» **Stored data**
____________

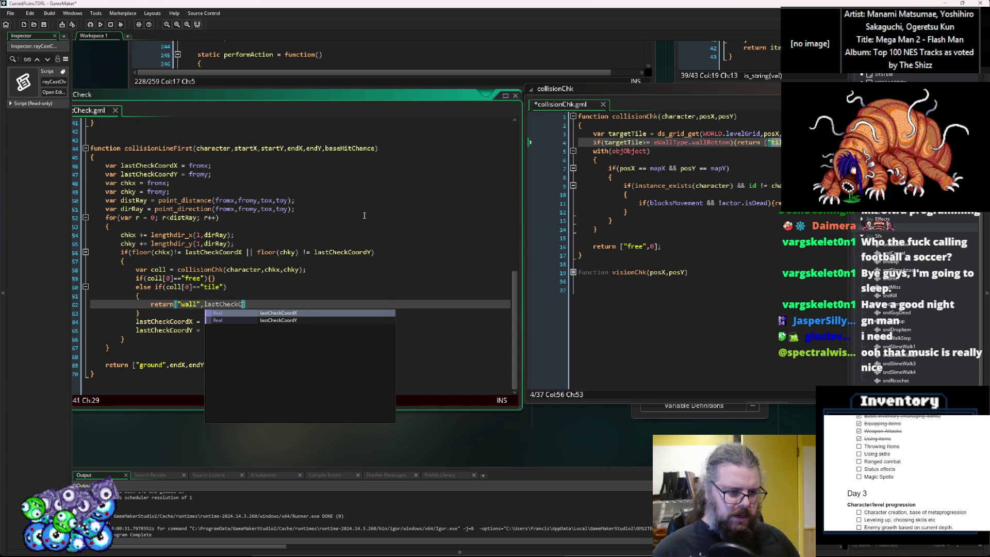
type(",last")
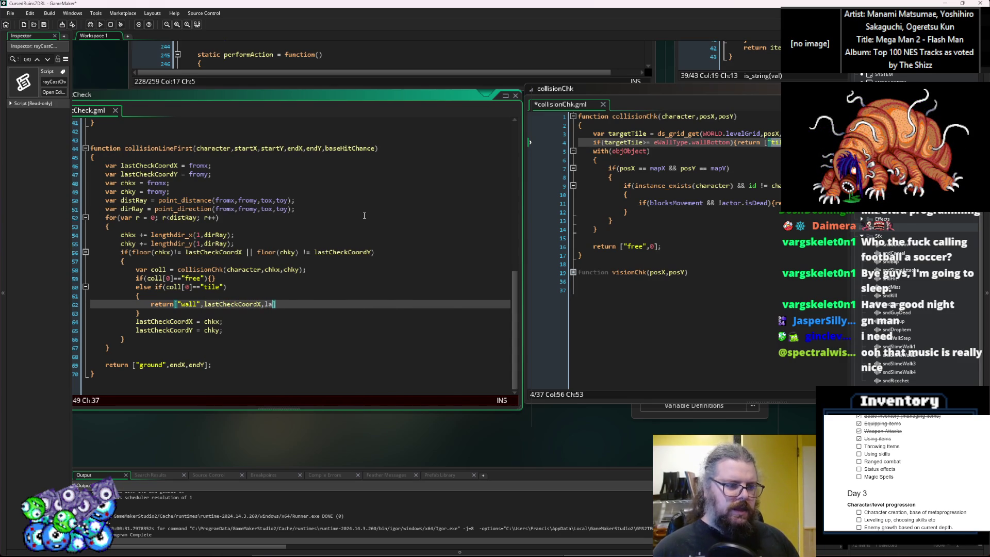
type("CheckCoordY")
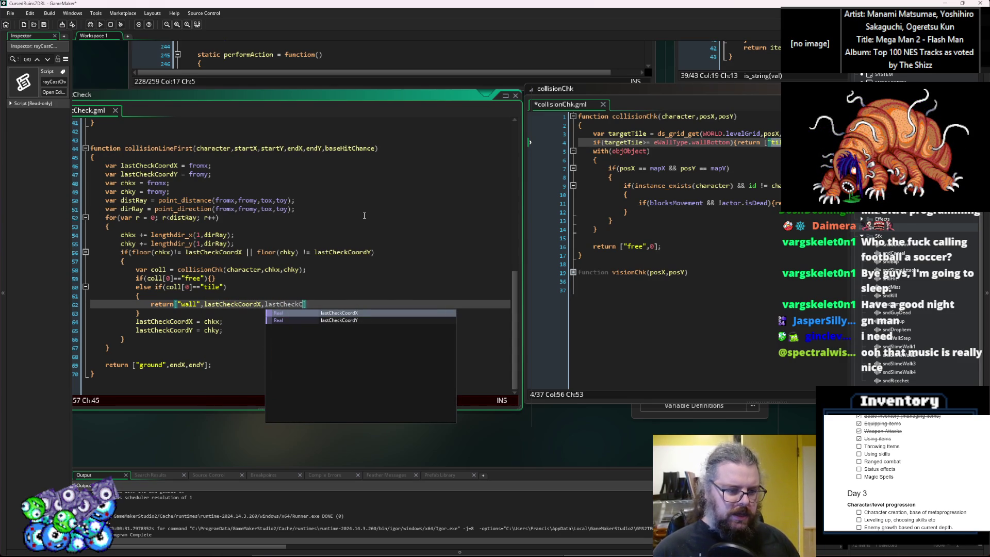
type("];")
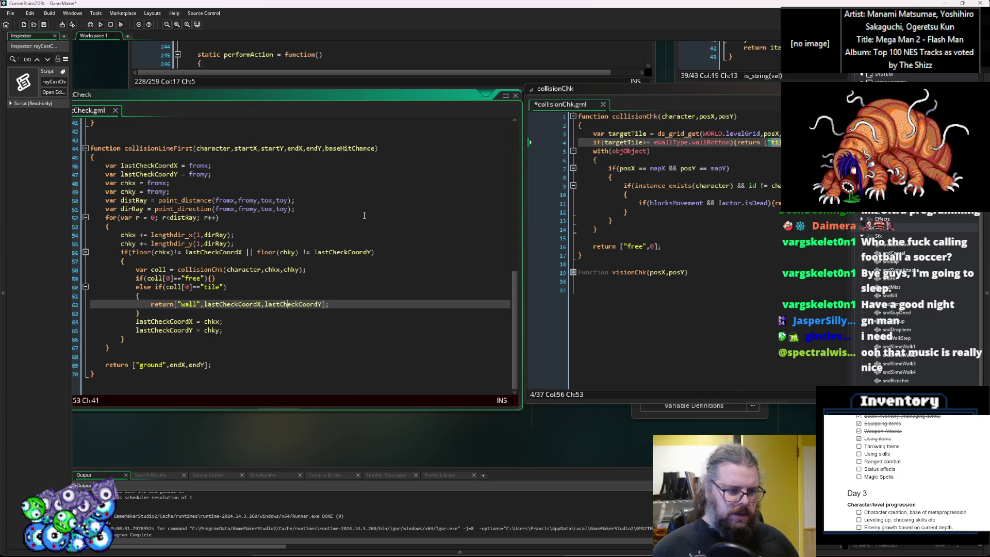
key("Home")
key("ctrl+Right")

____________

» **WHAT IS BEING ASKED**
Could you restate every entry above word for word, leaving out the pictures?

» **SOLUTION**
type(",last")
type("CheckCoordY")
type("];")
key("Home")
key("ctrl+Right")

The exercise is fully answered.